List every kind of thread that the film description says the urban tapestry is woven with.

## SELECTED PASSAGE

*****

May 28, 2021, 8.30 - 10.17 pm

FÉLICITÉ
Movie, FRA, Senegal, B, DEU, Libanon 2017, Alain Gomis, 123min, OF, german Subtitels, Price FESPACO 2017

Life is what happens while you’re busy making other plans, goes the old saying – though for the variously stymied characters of Félicité, life hits them when they have no plan at all. A loose, vibrant fourth feature film from Franco-Senegalese director Alain Gomis, FÉLICITÉ likewise builds to a fever of energy and activity while never sketching out more than the bones of a narrative: it’s a film in which a hard-earned smile, the contact between one person’s skin and another’s, or a serene strain of music amid the everyday noise can qualify as a dramatic event. Following a proudly independent club singer through the ragged streets of Kinshasa as she seeks a way to save her hospitalized son, Gomis’ latest is far from the miserablist issue drama that synopsis portends, instead weaving a sensual, sometimes hopeful, sometimes disturbing urban tapestry with threads of image, sound, poetry, and song. (Guy Lodge)

*****

## EXTRACTED INFORMATION
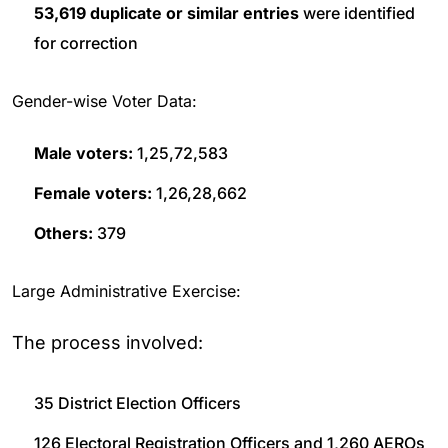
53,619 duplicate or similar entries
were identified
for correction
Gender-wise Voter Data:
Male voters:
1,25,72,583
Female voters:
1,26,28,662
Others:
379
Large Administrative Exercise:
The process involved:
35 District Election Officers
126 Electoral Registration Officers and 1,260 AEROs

*****

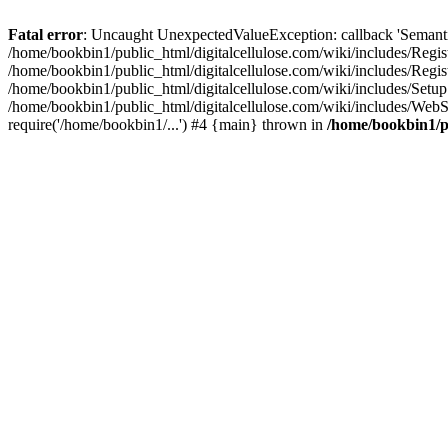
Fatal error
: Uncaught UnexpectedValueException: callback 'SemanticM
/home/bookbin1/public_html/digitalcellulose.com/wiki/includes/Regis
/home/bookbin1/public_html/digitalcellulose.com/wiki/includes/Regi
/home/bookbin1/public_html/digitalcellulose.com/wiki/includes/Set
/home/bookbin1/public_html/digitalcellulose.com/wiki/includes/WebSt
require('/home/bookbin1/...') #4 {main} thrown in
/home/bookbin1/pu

*****

## THE ANSWER
image, sound, poetry, song